-------- Provided data

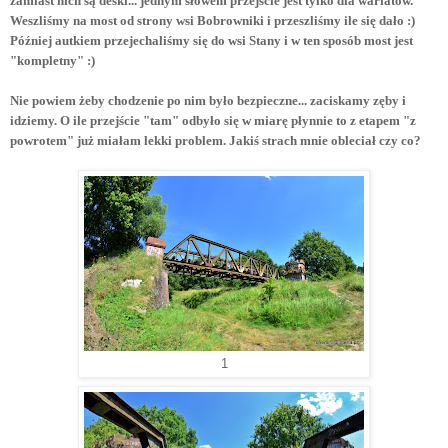
zamiast nich są deski... jednym słowem przejście jest tylko dla wariatów.
Weszliśmy na most od strony wsi Bobrowniki i przeszliśmy ile się dało :)
Później autkiem przejechaliśmy się do wsi Stany i w ten sposób most jest
"kompletny" :)
Nie powiem żeby chodzenie po nim było bezpieczne... zaciskamy zęby i
idziemy. O ile przejście "tam" odbyło się w miarę płynnie to z etapem "z
powrotem" już miałam lekki problem. Jakiś strach mnie obleciał czy co?
1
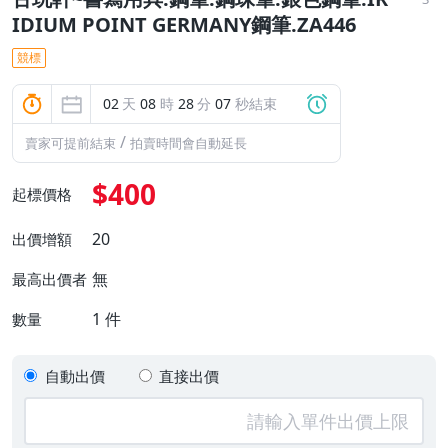
IDIUM POINT GERMANY鋼筆.ZA446
競標
02
天
08
時
28
分
07
秒結束
/
賣家可提前結束
拍賣時間會自動延長
$400
起標價格
20
出價增額
無
最高出價者
1
件
數量
自動出價
直接出價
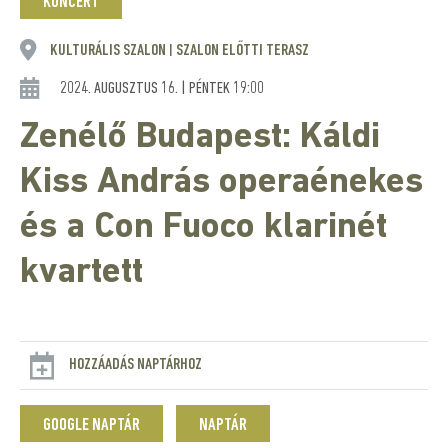
KONCERT
KULTURÁLIS SZALON
SZALON ELŐTTI TERASZ
|
2024. AUGUSZTUS 16. | PÉNTEK 19:00
Zenélő Budapest: Káldi
Kiss András operaénekes
és a Con Fuoco klarinét
kvartett
HOZZÁADÁS NAPTÁRHOZ
GOOGLE NAPTÁR
NAPTÁR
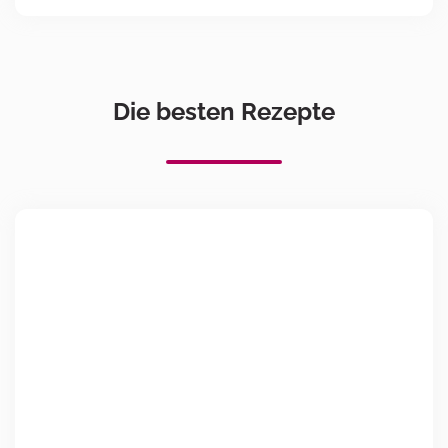
Die besten Rezepte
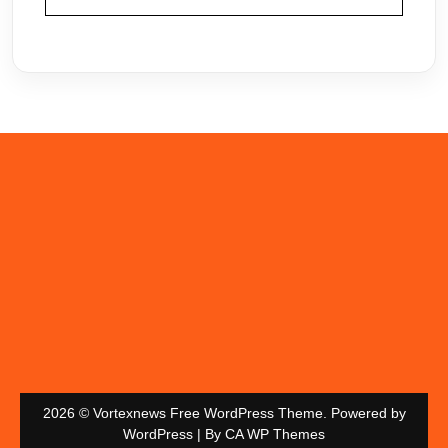
2026 © Vortexnews Free WordPress Theme. Powered by
WordPress | By
CA WP Themes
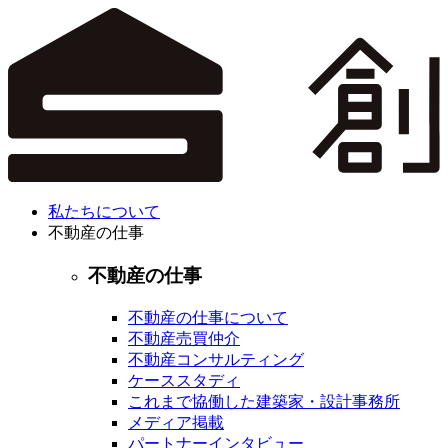
私たちについて
不動産の仕事
不動産の仕事
不動産の仕事について
不動産売買仲介
不動産コンサルティング
ケーススタディ
これまで協働した建築家・設計事務所
メディア掲載
パートナーインタビュー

----------------

Find every line in the entries above that contains the word "WordPress" and copy each of those lines.

2026 © Vortexnews Free WordPress Theme. Powered by
WordPress | By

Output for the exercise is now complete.